Provided data:

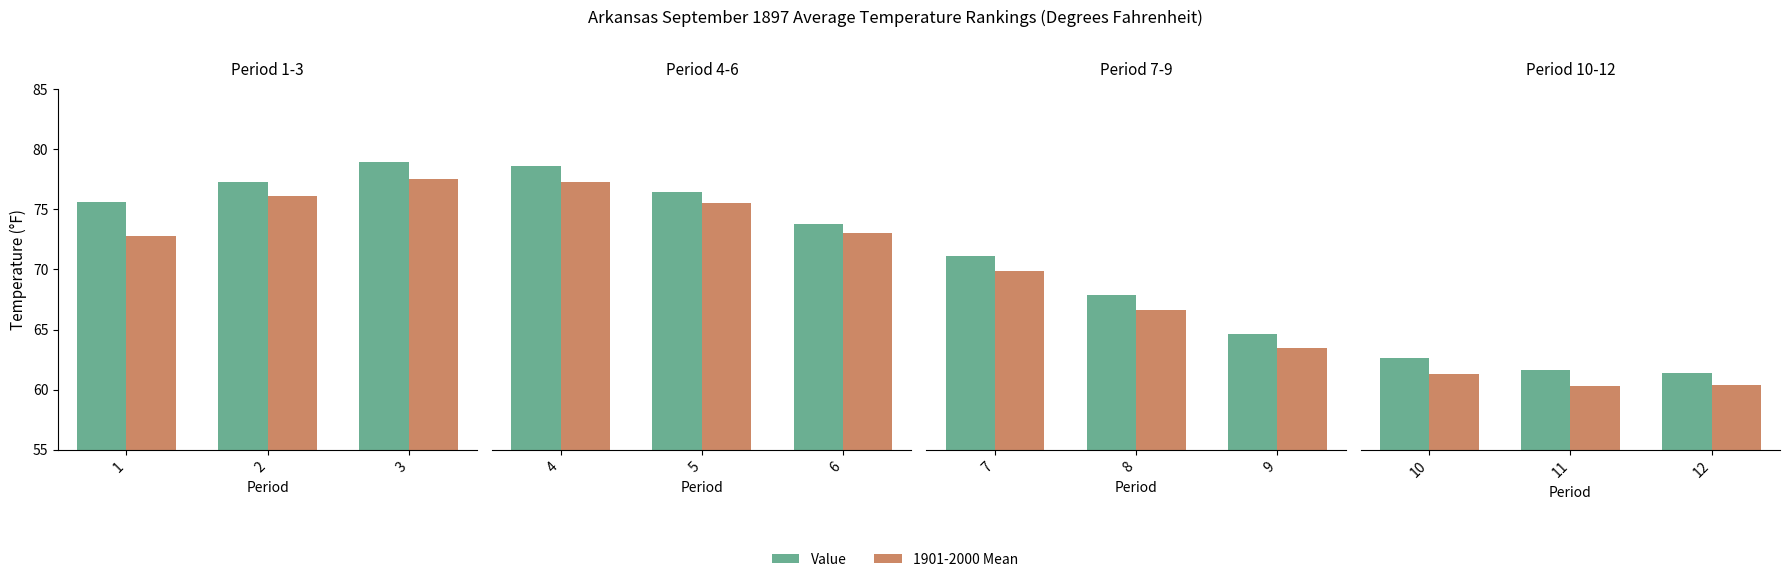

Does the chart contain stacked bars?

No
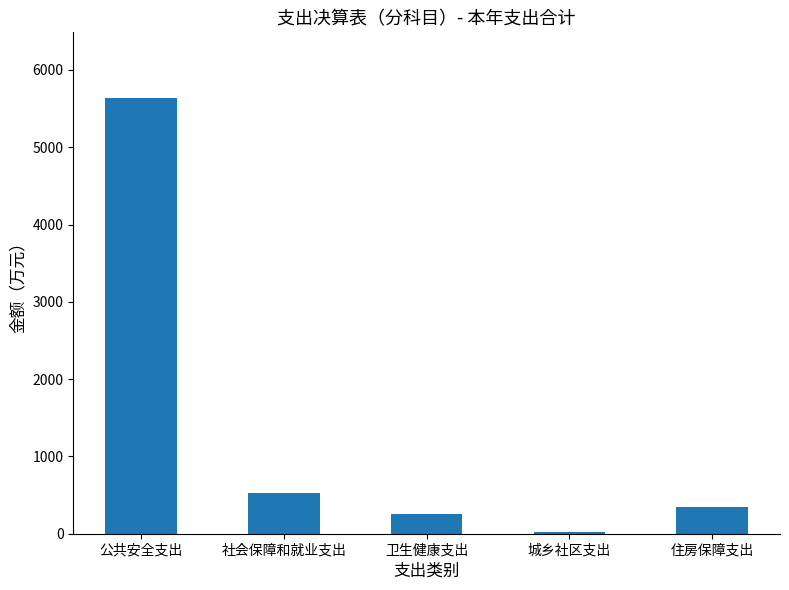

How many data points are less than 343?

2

--

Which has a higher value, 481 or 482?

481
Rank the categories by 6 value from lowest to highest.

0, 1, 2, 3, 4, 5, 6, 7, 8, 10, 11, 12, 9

Exercise brief:
Please locate every line in the entries above that contains the word "value" and copy each of those lines out in full.

Final answer:
Which has a higher value, 481 or 482?
Rank the categories by 6 value from lowest to highest.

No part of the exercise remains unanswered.